A basis point on a credit-default swap contract protecting 10 million euros of debt from default for five years is equivalent to 1,000 euros a year. Swaps pay the buyer face value in exchange for the underlying securities or the cash equivalent should a borrower fail to adhere to its debt agreements.
“Anything in Europe carried the potential stigma of a euro breakup and re-denomination but clearly the market is much more relaxed on this tail risk after the policy reactions and promises,” said Arif Husain, the London-based director of European fixed-income at AllianceBernstein Ltd., which oversees $407 billion.
Reassured by the central bank backstop, corporate treasurers seized on record-low borrowing costs by issuing almost 294 billion euros of debt this year, the most since 2009 when a record 383.5 billion euros of non-financial securities in euros and pounds were issued, data compiled by Bloomberg show.
Bond yields plunged to a record 1.91 percent on average from 4.4 percent at the start of the year, Bank of America Merrill Lynch’s Euro Corporate Index shows.
Volkswagen AG, Europe’s biggest carmaker, and utility Electricite de France SA led issuance, with VW pricing eight benchmark-sized euro-denominated bonds in the second half of the year, data compiled by Bloomberg show.
While company debt investors earned 13 percent on their holdings this year, according to Bank of America Merrill Lynch’s Euro Corporate Index, pickings are forecast to be slimmer next year as sales slow.
Issuance may fall by as much as 37 percent in 2013, according to Credit Agricole SA, with returns on investment- grade debt predicted to slump by a third at Societe Generale SA and Royal Bank of Scotland Group Plc.
“We believe around 4 percent returns will be possible,” SocGen credit strategists led by Suki Mann told clients in a note. “To beat that, investors will have to look closely at the higher beta names and sectors, particularly the subordinated financials sectors.”
As investors sought out higher-yielding assets, relative yields on European securitizations and typically safer covered bonds plunged.
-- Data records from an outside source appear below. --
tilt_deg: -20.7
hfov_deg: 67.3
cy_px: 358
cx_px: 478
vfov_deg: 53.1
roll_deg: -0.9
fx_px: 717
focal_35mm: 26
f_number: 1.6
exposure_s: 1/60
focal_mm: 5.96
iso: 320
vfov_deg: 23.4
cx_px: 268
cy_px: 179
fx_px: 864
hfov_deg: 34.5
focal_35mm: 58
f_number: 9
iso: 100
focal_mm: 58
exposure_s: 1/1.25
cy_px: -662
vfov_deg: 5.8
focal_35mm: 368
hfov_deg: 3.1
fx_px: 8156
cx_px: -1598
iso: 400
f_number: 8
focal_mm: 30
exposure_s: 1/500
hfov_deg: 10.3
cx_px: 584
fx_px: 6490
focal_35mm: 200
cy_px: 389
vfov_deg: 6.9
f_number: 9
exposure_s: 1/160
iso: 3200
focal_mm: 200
Buyers demand 72 basis points more than interbank rates to buy senior notes backed by U.K. prime residential mortgages, approaching the lowest since January 2008, and a drop from 165 basis points a year earlier, according to JPMorgan Chase & Co. data.
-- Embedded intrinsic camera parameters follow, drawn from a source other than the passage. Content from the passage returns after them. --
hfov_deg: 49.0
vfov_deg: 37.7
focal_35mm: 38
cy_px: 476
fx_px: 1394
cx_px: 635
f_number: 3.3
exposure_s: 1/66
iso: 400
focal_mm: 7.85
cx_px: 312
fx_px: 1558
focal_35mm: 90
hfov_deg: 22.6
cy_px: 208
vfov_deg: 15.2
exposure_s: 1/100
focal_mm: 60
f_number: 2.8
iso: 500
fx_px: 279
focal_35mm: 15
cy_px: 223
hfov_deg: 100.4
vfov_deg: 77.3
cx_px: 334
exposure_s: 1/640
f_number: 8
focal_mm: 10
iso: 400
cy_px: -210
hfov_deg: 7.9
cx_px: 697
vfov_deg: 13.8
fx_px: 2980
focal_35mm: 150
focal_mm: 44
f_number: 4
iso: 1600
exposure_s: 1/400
Sales of covered bonds from European banks dropped to about 198 billion euros from 294 billion euros a year ago, according to JPMorgan. Covered bonds, known in Germany as pfandbriefe, are backed by mortgages or public-sector loans and differ from other forms of asset-backed securities in that the notes are guaranteed by the issuer.
Investors demand 126 basis points above the asset swap spread to buy European covered bonds compared 203 basis points a year ago, Bank of America Merrill Lynch’s Euro Jumbo Covered Bonds Index shows.
Spreads on European commercial mortgage-backed securities fell more than 50 percent to 275 basis points, the lowest since July 2008, according to JPMorgan data.